When Hansel Monday came around Willie was passing on his way to deliver mail up Glenartney when he met Mr. Stirling who invited him to call in on the way back so that he may get his hansel of bread, cheese and a drop of whisky. When Willie arrived back at the farm it would have been better if he had continued on to the village and gone straight home. However, he had promised that he would call in and once there was treated to a more than generous dram.
Although quite sensible when taking the “craitur” his legs failed him when he stood up and went outside and hit the fresh air. As he was passing the midden dub he stumbled and fell into it and found that once in it was no easy matter to get out. Some of the farmhands saw him fall into the dub but rather than rushing immediately to help him they waited to see how he extricated himself. Willie tried several times to rise but his legs kept giving out under him and at last he ceased even to try. Rather he sprawled there muttering to himself, “Waesocks, waesocks, here am I, and I have sailed over nearly all the seas in the known world, and I am to be drowned at last in a midden dub at Cultybraggan! Och, och, och!” The farmer and his hands had a real good laugh at Willie and assisted him out of the midden, kept him in a bothy until his clothes had dried out and then sent him on his way!
His delivery duties took him all over the area and the children liked him because he always carried rose hips with him and when making a speech stayed close to him because he would pat them on the head and offer then around. Sweeties were in short supply in those days!

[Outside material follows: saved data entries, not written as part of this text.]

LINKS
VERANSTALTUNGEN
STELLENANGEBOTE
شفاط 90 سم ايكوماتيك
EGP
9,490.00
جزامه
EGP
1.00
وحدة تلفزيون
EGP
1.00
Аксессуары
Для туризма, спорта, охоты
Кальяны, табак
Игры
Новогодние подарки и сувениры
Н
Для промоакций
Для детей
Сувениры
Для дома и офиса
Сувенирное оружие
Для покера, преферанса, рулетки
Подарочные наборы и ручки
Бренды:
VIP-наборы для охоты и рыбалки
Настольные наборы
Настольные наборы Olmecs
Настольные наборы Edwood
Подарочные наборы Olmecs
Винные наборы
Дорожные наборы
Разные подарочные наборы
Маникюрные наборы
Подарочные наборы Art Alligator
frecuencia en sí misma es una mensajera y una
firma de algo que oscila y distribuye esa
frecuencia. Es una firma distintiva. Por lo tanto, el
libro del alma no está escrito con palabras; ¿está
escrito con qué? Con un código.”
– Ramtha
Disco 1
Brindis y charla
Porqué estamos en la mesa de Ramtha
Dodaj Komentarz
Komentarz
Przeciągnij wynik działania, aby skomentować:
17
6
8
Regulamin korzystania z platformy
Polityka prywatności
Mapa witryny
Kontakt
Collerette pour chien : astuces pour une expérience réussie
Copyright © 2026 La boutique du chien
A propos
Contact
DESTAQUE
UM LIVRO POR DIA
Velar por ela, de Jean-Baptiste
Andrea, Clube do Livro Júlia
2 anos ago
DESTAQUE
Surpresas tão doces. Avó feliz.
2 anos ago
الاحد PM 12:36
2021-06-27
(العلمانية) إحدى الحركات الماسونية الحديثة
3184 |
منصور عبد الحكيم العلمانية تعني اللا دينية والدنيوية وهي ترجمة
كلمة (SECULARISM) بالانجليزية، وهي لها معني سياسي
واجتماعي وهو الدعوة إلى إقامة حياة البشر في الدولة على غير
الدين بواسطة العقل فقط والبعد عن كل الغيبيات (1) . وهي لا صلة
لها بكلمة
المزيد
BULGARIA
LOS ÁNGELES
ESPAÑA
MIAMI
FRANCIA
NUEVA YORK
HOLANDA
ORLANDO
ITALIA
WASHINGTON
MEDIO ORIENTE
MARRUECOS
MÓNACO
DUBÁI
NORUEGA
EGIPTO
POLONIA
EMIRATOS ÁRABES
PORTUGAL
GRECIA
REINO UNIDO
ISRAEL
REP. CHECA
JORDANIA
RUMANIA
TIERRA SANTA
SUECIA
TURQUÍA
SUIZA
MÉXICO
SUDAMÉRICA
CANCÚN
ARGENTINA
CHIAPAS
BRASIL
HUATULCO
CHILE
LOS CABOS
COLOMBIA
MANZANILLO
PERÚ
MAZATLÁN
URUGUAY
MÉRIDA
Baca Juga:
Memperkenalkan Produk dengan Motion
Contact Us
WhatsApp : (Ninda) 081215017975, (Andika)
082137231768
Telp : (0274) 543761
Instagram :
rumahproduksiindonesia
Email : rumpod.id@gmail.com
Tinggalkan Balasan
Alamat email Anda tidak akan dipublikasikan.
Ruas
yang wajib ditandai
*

Willie was a staunch Seceder and when the Minister began to use the paraphrases he did not approve at all. One day when he took his seat in the church the Minister was reading the opening verses. Willie asked his neighbour, “Where is the psalm?” His neighbour told him that it was the second paraphrase. Willie then said, “Weel, you can whistle alang at your paraphrase, but I’ll sing the 23rd psalm”, which he did whilst the others sang the paraphrase!
Throughout the year he always wore a plaid upon his shoulders and one very warm summer day when going to church one of his neighbours said to him, “What do you mean by wearing a plaid on a day like this?” Willie looked at him and replied, “Man, do ye no ken what keeps out the cold will also keep out the heat!”
When he became old and unable to attend to himself he appointed two or three responsible men to act as his trustees and when he died, after paying all expenses for burying him decently, £40 was left over and given to his brother, Sandy who survived him. His nickname in Comrie was “Letter Willie.”
Before the turnpike road was instituted the appearance of the houses in Comrie was quite different to what it is today. The houses were mostly thatched and the principal fuel was peat dug out at Monavie Moss in Dunira, and sticks gathered from the local woods. The peat stacks and the middens stood in front of the houses. Diseases which were common in those days disappeared to be replaced by newer ones. The peat stacks have all gone now. Coal used to be the principal fuel and that too has gone. The midden dub has also disappeared from the streets and now must be placed a certain distance from the houses.
Author’s Note: The air today may be purer but the character has gone!